Bel Miller nascida em humilde família gaúcha, criava suas próprias bonecas com retalhos de pano. Usando tesoura, agulha e linha dava asas à imaginação construindo suas personagens de uma infância repleta de sonhos. E também havia cenários, feitos em papelão, com o uso de cola e tinta, dos quais surgiam cidades, escolas e parques nos quais as bonecas interpretavam uma realidade futura. E a magia da criação artística, seguiu viva para sempre nessa artista.

Residindo em São Paulo, já mulher e mãe, Bel abandonou a faculdade de Administração de Empresas e foi estudar decoração de interiores, depois passou pela pintura, escultura, cerâmica, quando, então, descobriu e se apaixonou pela Colagem. Bel é uma pesquisadora atenta, que busca de maneira contínua formas de dar crescente qualidade ao seu trabalho. Sua produção é pequena, cada quadro pode levar um, dois meses para ser produzido.

Bel trabalha cuidadosamente a madeira de suas “telas”, que são tratadas com avançados processos químicos para evitar empenamentos, rachaduras, fungos,etc, tornando-se suaves e eternas como a seda. Na composição do quadro a artista mescla tinta acrílica, cola, lápis, papel, folhas de ouro, oxidantes, lixa, verniz, servindo-se apenas de bons produtos (a maioria importados), que lhe garantem a indispensável durabilidade.

Mas, seu grande desafio é o espaço. Nele, movida apenas pela inspiração, sem arquitetura prévia, a criadora vai ambientando suas (des)coladas mulheres. Porque são elas que povoam o universo criativo de uma sensível e forte Bel, para quem as mulheres são o princípio, o meio e o fim de tudo.

Há meninas, rainhas, santas, pobres, ricas, dominadoras, submissas, grávidas, sexy e, até mesmo, as que permanecem numa caixa de recortes, na prateleira do estúdio, à espera da chance de saltar para uma tela.

Bel apresenta nesta exposição, verdadeiras jóias da Colagem.
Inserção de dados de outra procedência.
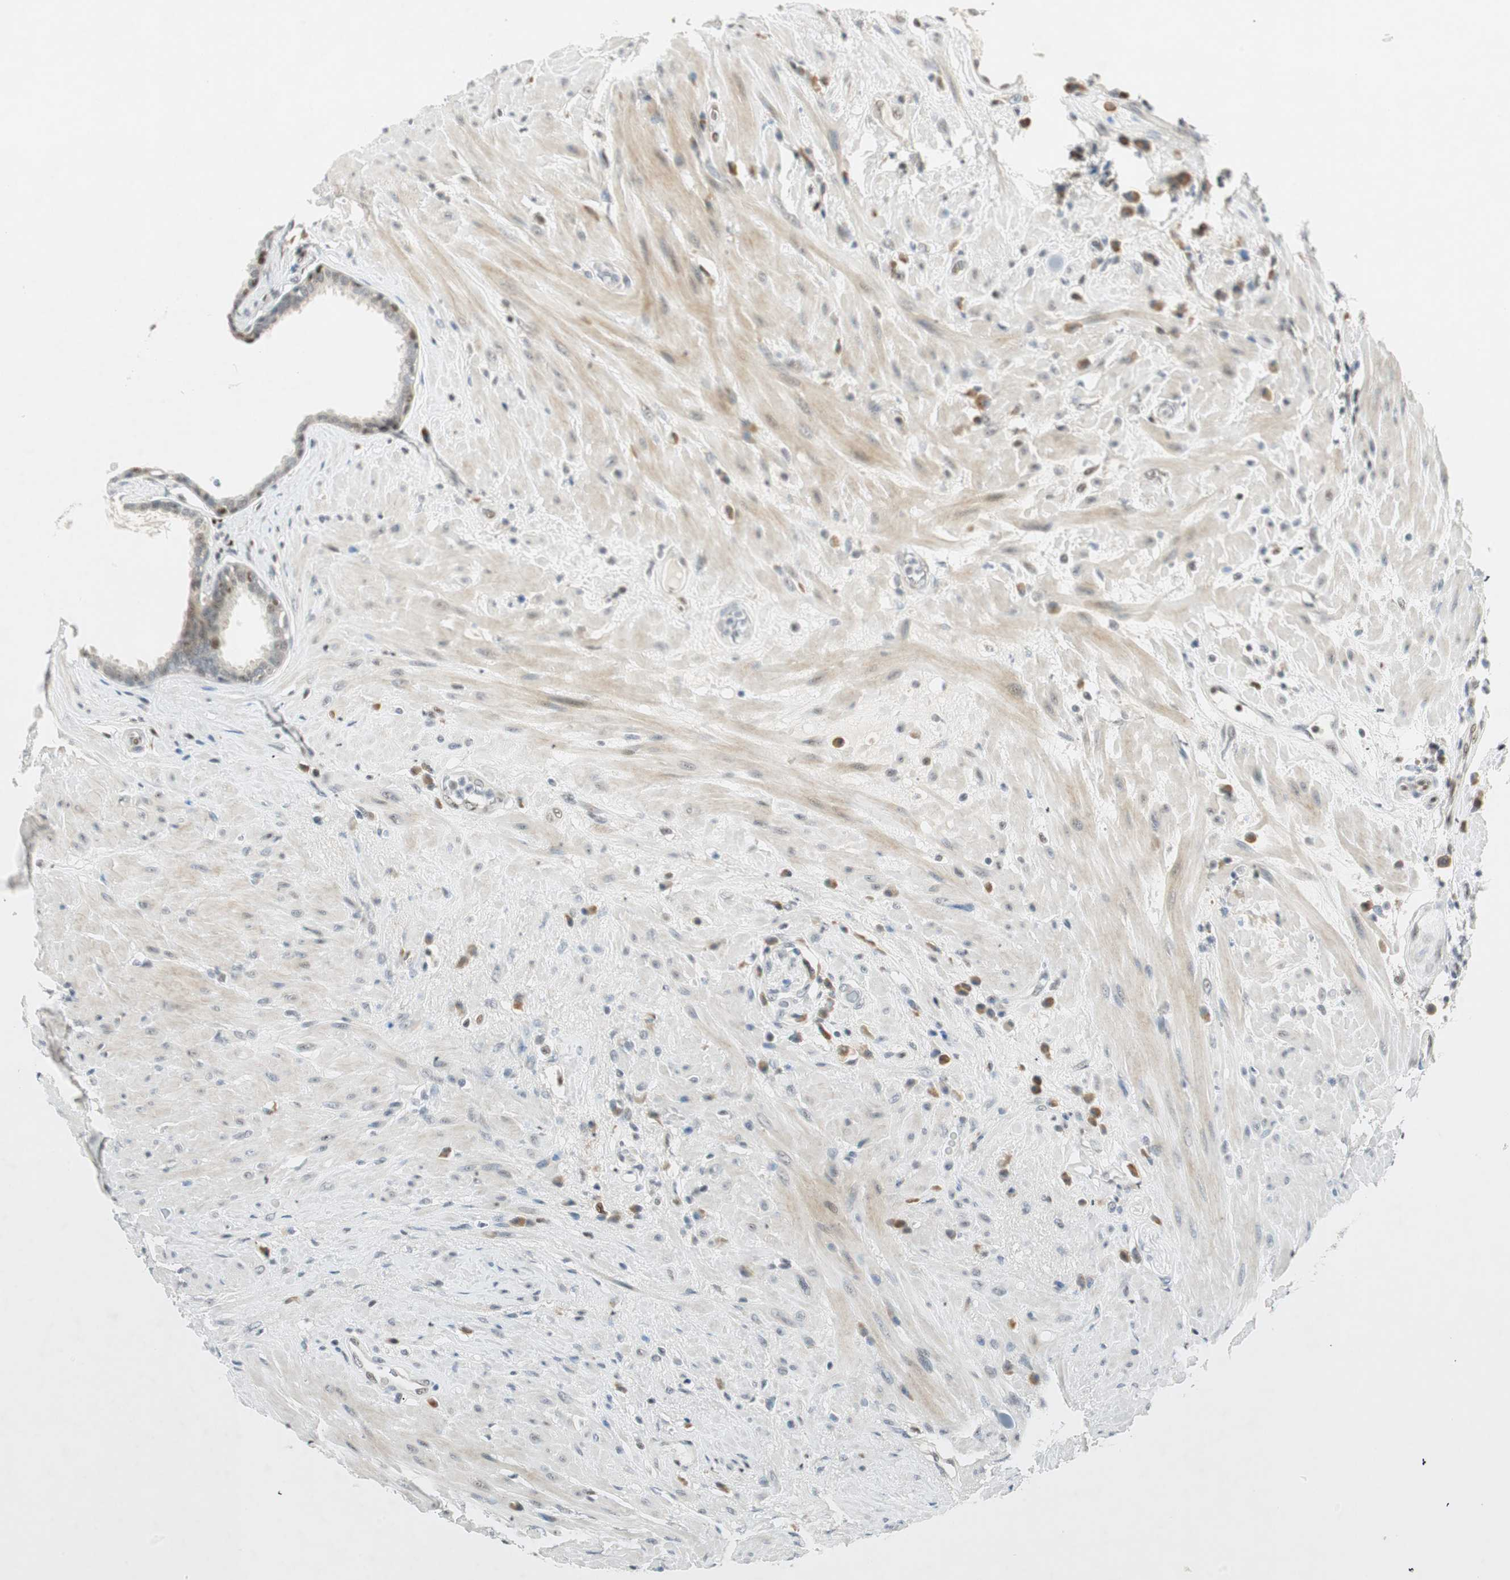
{"staining": {"intensity": "weak", "quantity": "<25%", "location": "cytoplasmic/membranous"}, "tissue": "seminal vesicle", "cell_type": "Glandular cells", "image_type": "normal", "snomed": [{"axis": "morphology", "description": "Normal tissue, NOS"}, {"axis": "topography", "description": "Seminal veicle"}], "caption": "Immunohistochemical staining of benign human seminal vesicle exhibits no significant expression in glandular cells.", "gene": "MSX2", "patient": {"sex": "male", "age": 61}}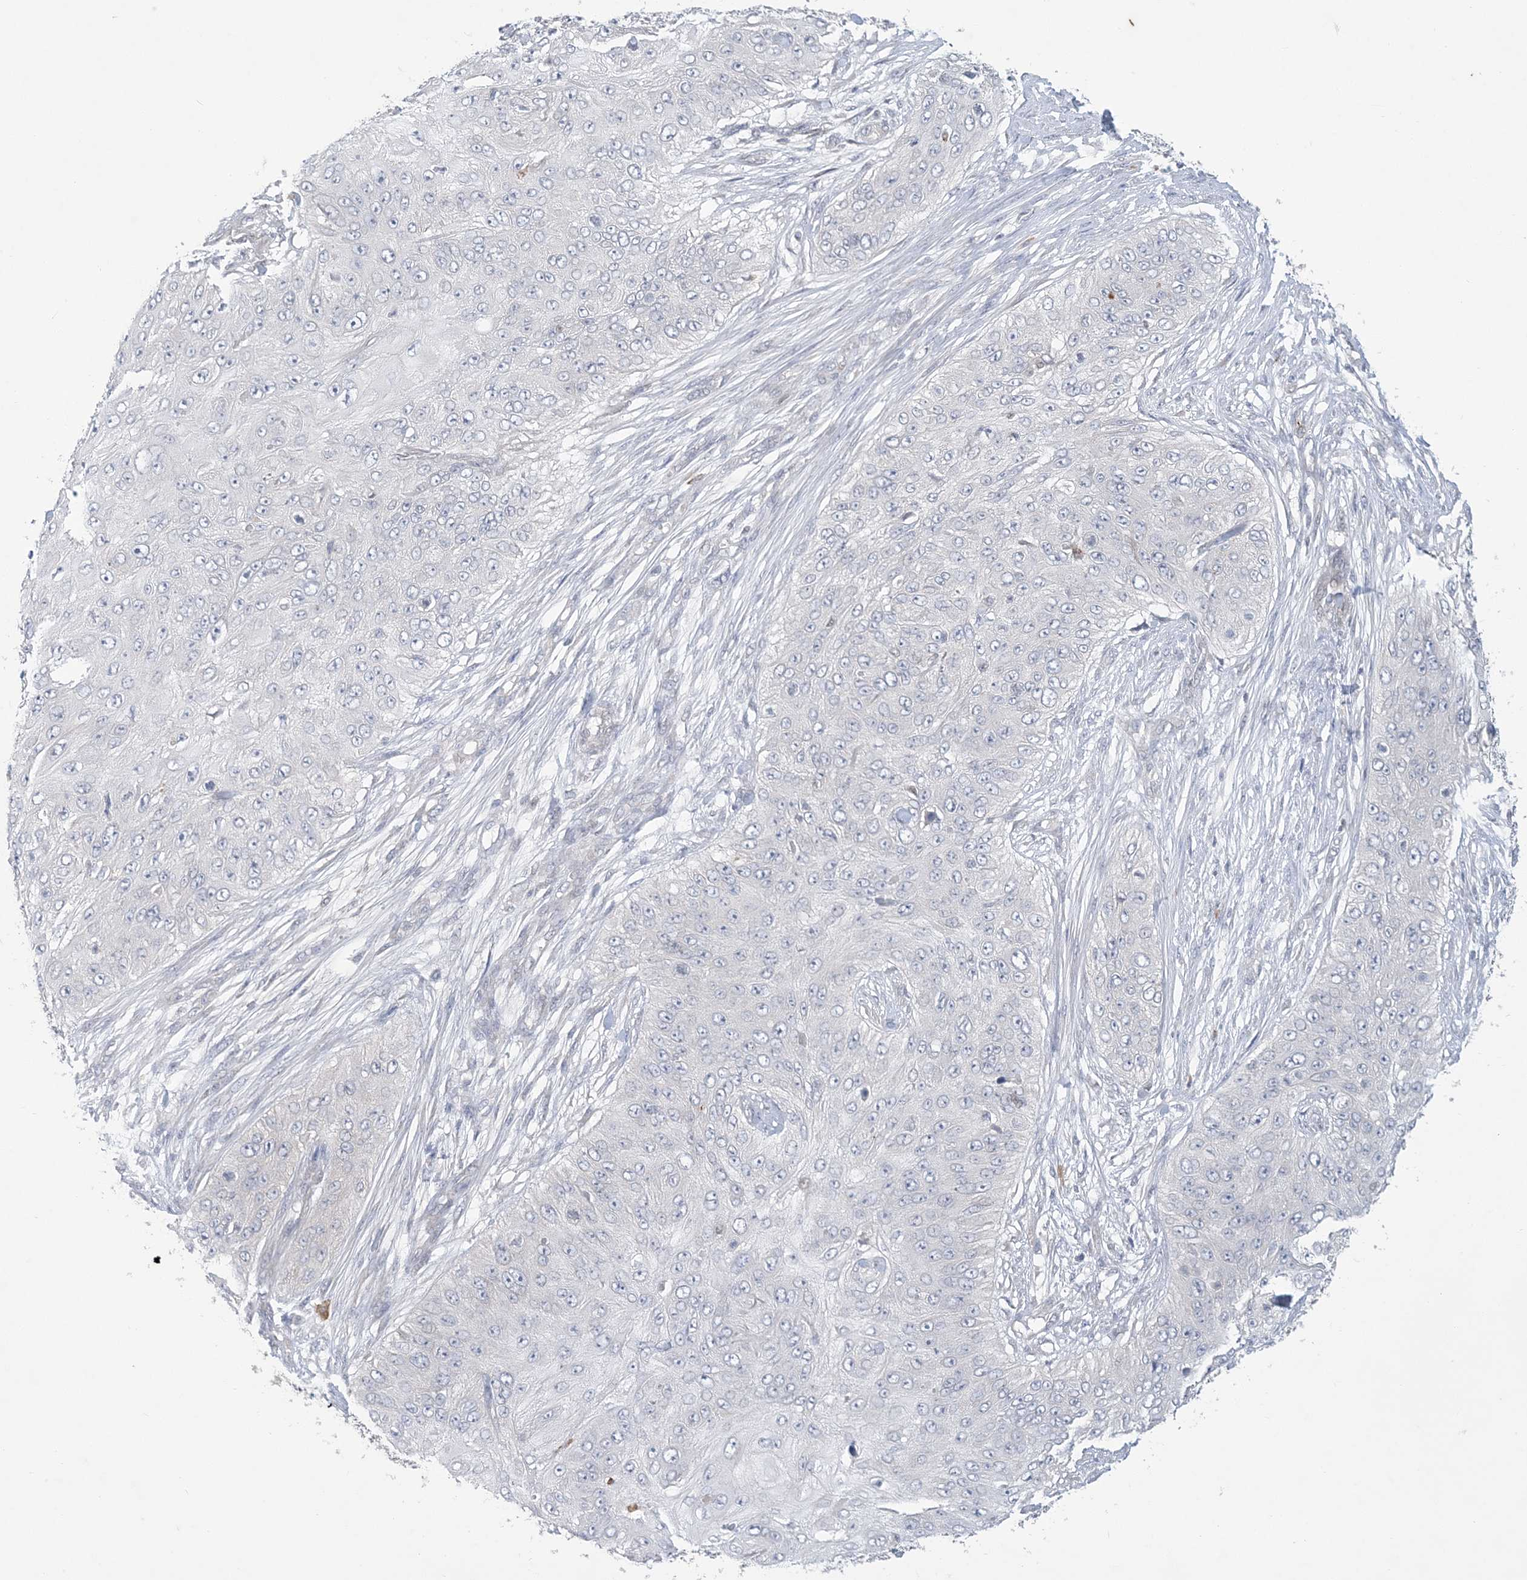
{"staining": {"intensity": "negative", "quantity": "none", "location": "none"}, "tissue": "skin cancer", "cell_type": "Tumor cells", "image_type": "cancer", "snomed": [{"axis": "morphology", "description": "Squamous cell carcinoma, NOS"}, {"axis": "topography", "description": "Skin"}], "caption": "Immunohistochemistry (IHC) histopathology image of skin cancer (squamous cell carcinoma) stained for a protein (brown), which exhibits no expression in tumor cells. Brightfield microscopy of immunohistochemistry (IHC) stained with DAB (3,3'-diaminobenzidine) (brown) and hematoxylin (blue), captured at high magnification.", "gene": "KIF3A", "patient": {"sex": "female", "age": 80}}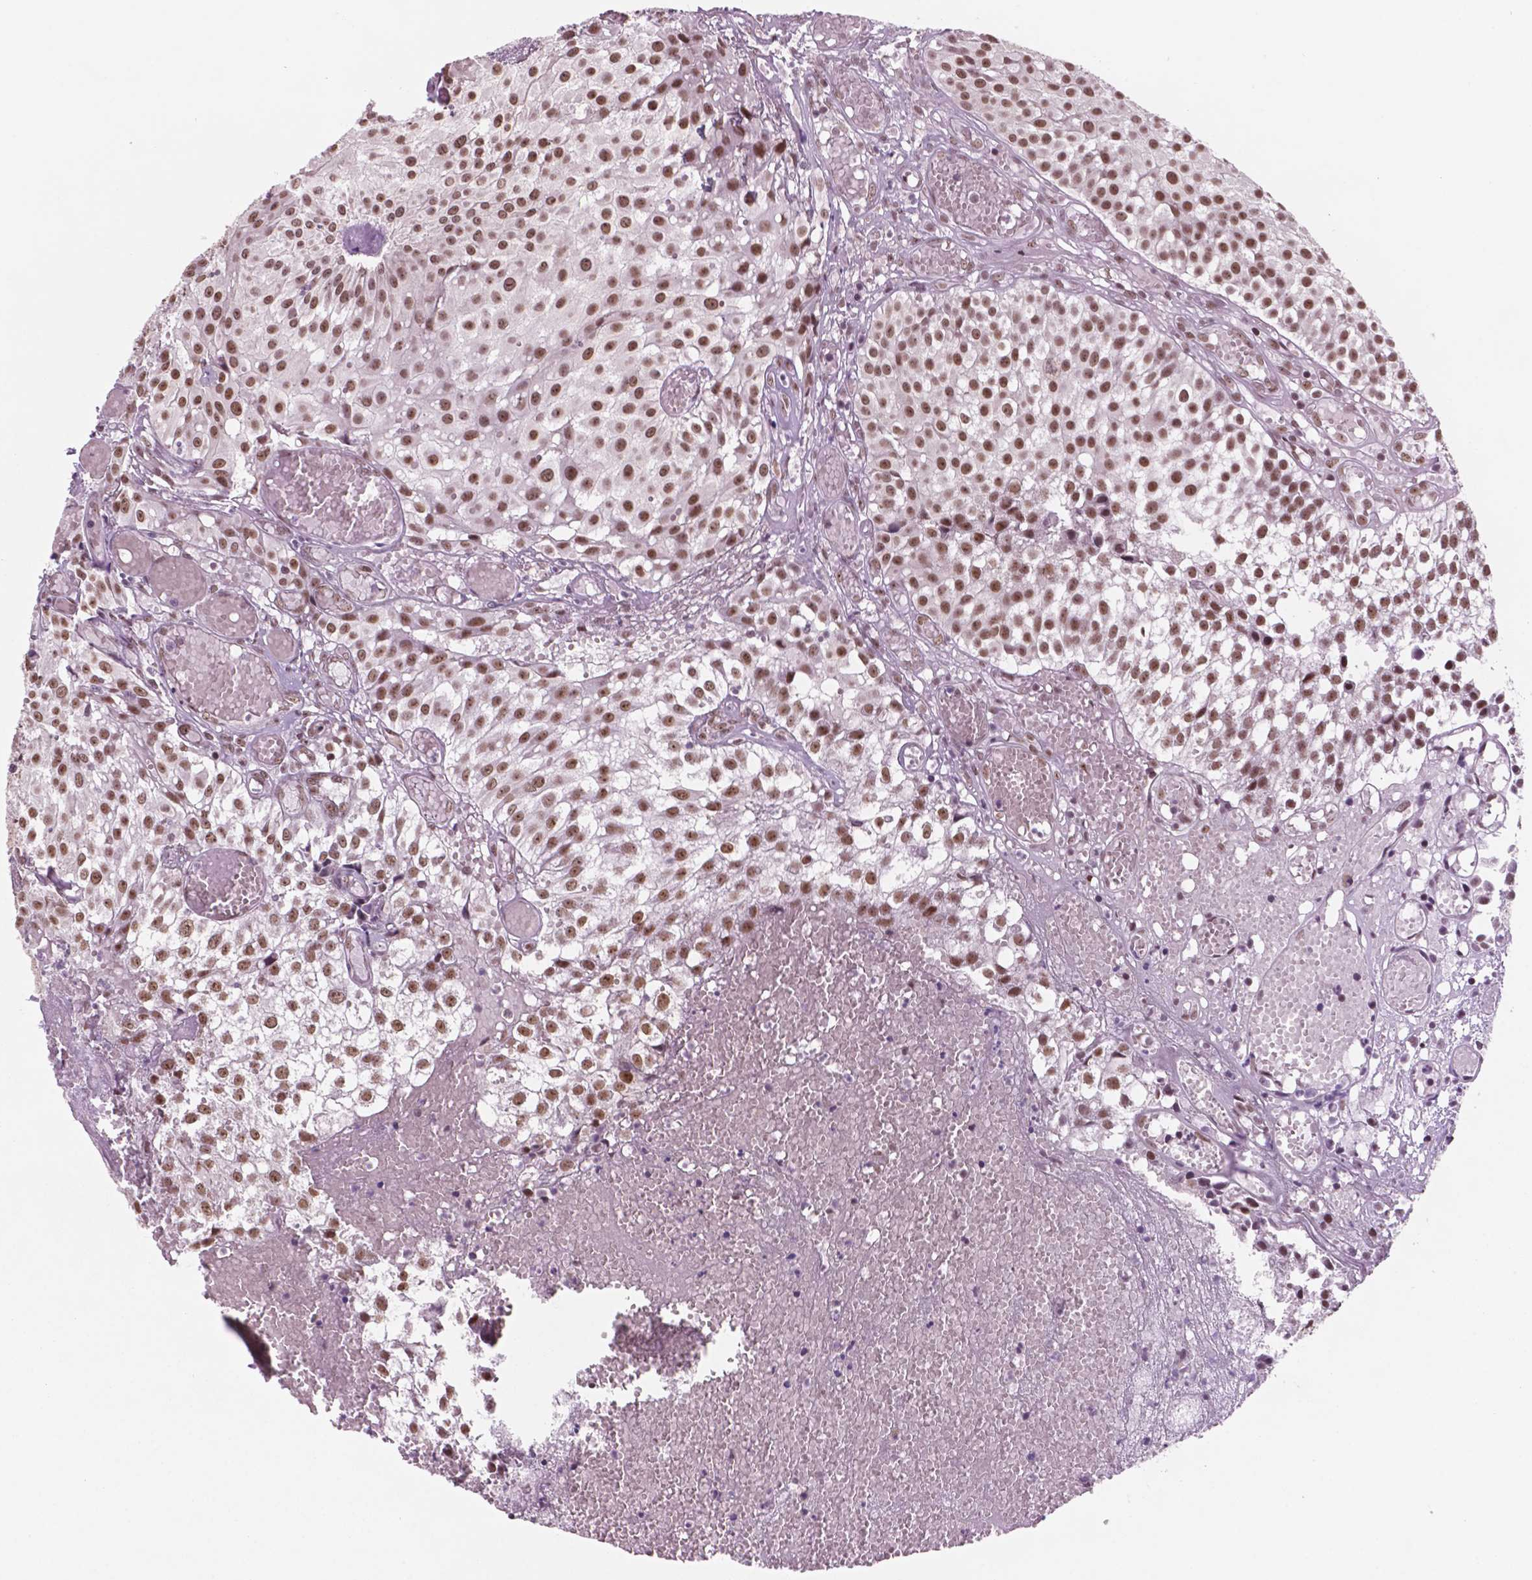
{"staining": {"intensity": "moderate", "quantity": ">75%", "location": "nuclear"}, "tissue": "urothelial cancer", "cell_type": "Tumor cells", "image_type": "cancer", "snomed": [{"axis": "morphology", "description": "Urothelial carcinoma, Low grade"}, {"axis": "topography", "description": "Urinary bladder"}], "caption": "Moderate nuclear staining is present in approximately >75% of tumor cells in urothelial cancer.", "gene": "POLR2E", "patient": {"sex": "male", "age": 79}}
Obras nas quais observamos a harmonia de suas pinceladas, que se alternam entre a leveza e o peso das cores, dando fundo e contorno aos elementos habilmente inseridos num contexto sempre provocador. Cada composição nos obriga a refletir sobre aquelas mulheres. Qual a origem, quem são, o que estão fazendo, o que pretendem transformar em cada um de nós?

Esmerado grafismo está presente em tudo, proporcionando uma estética que transcende o belo. A paleta é tão rica, quanto a tesoura e a cola também são. O relevo na tela fica imperceptível. Há uma integração entre a pintura e a colagem, sem que uma técnica desmereça a outra. A rigor, existe uma perfeita cumplicidade entre as infinitas variações de texturas presentes, permitindo que o conteúdo determine uma proposta para entender o mundo feminino Bel Miller, recriado à imagem e semelhança da vida.

RICARDO VIVEIROS
Jornalista, escritor e membro da Associação Brasileira de Críticos de Arte (ABCA).